(Transcribed page contents)
--- START ---
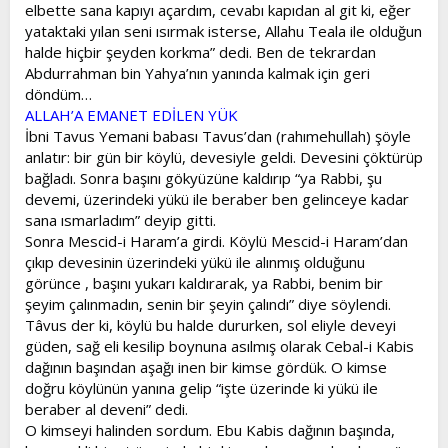
elbette sana kapıyı açardım, cevabı kapıdan al git ki, eğer
yataktaki yılan seni ısırmak isterse, Allahu Teala ile olduğun
halde hiçbir şeyden korkma” dedi. Ben de tekrardan
Abdurrahman bin Yahya’nın yanında kalmak için geri
döndüm…
ALLAH’A EMANET EDİLEN YÜK
İbni Tavus Yemani babası Tavus’dan (rahımehullah) şöyle
anlatır: bir gün bir köylü, devesiyle geldi. Devesini çöktürüp
bağladı. Sonra başını gökyüzüne kaldırıp “ya Rabbi, şu
devemi, üzerindeki yükü ile beraber ben gelinceye kadar
sana ısmarladım” deyip gitti.
Sonra Mescid-i Haram’a girdi. Köylü Mescid-i Haram’dan
çıkıp devesinin üzerindeki yükü ile alınmış olduğunu
görünce , başını yukarı kaldırarak, ya Rabbi, benim bir
şeyim çalınmadın, senin bir şeyin çalındı” diye söylendi.
Tâvus der ki, köylü bu halde dururken, sol eliyle deveyi
güden, sağ eli kesilip boynuna asılmış olarak Cebal-i Kabis
dağının başından aşağı inen bir kimse gördük. O kimse
doğru köylünün yanına gelip “işte üzerinde ki yükü ile
beraber al deveni” dedi.
O kimseyi halinden sordum. Ebu Kabis dağının başında,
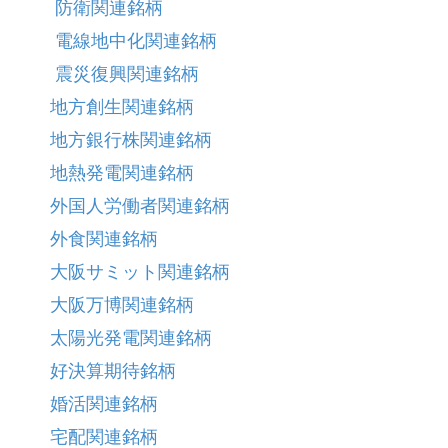
防衛関連銘柄
電線地中化関連銘柄
震災復興関連銘柄
地方創生関連銘柄
地方銀行株関連銘柄
地熱発電関連銘柄
外国人労働者関連銘柄
外食関連銘柄
大阪サミット関連銘柄
大阪万博関連銘柄
太陽光発電関連銘柄
好決算期待銘柄
婚活関連銘柄
宅配関連銘柄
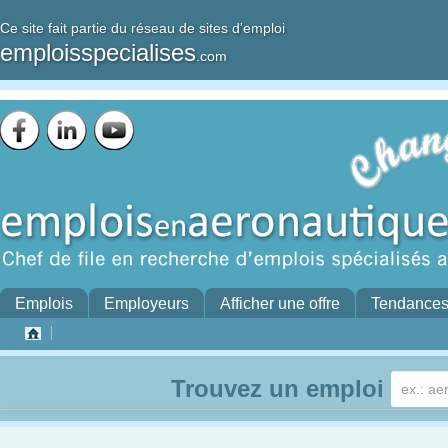
Ce site fait partie du réseau de sites d'emploi
emploisspecialises
.com
Emplois
Employeurs
Afficher une offre
Tendance
Trouvez un emploi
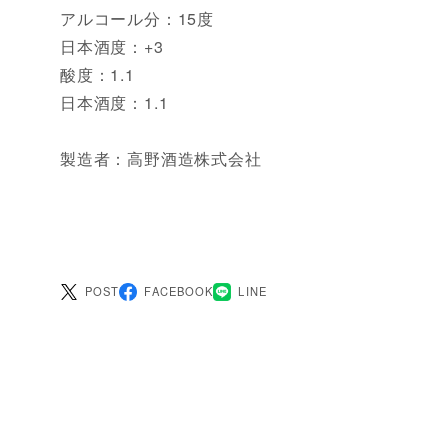
アルコール分：15度
日本酒度：+3
酸度：1.1
日本酒度：1.1
製造者：高野酒造株式会社
POST
FACEBOOK
LINE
--- END ---
What to do: Print out the entries above word for word from the first line to the line containing "Tâvus der ki, köylü", both included, omitting the pictures.

Solution below:
elbette sana kapıyı açardım, cevabı kapıdan al git ki, eğer
yataktaki yılan seni ısırmak isterse, Allahu Teala ile olduğun
halde hiçbir şeyden korkma” dedi. Ben de tekrardan
Abdurrahman bin Yahya’nın yanında kalmak için geri
döndüm…
ALLAH’A EMANET EDİLEN YÜK
İbni Tavus Yemani babası Tavus’dan (rahımehullah) şöyle
anlatır: bir gün bir köylü, devesiyle geldi. Devesini çöktürüp
bağladı. Sonra başını gökyüzüne kaldırıp “ya Rabbi, şu
devemi, üzerindeki yükü ile beraber ben gelinceye kadar
sana ısmarladım” deyip gitti.
Sonra Mescid-i Haram’a girdi. Köylü Mescid-i Haram’dan
çıkıp devesinin üzerindeki yükü ile alınmış olduğunu
görünce , başını yukarı kaldırarak, ya Rabbi, benim bir
şeyim çalınmadın, senin bir şeyin çalındı” diye söylendi.
Tâvus der ki, köylü bu halde dururken, sol eliyle deveyi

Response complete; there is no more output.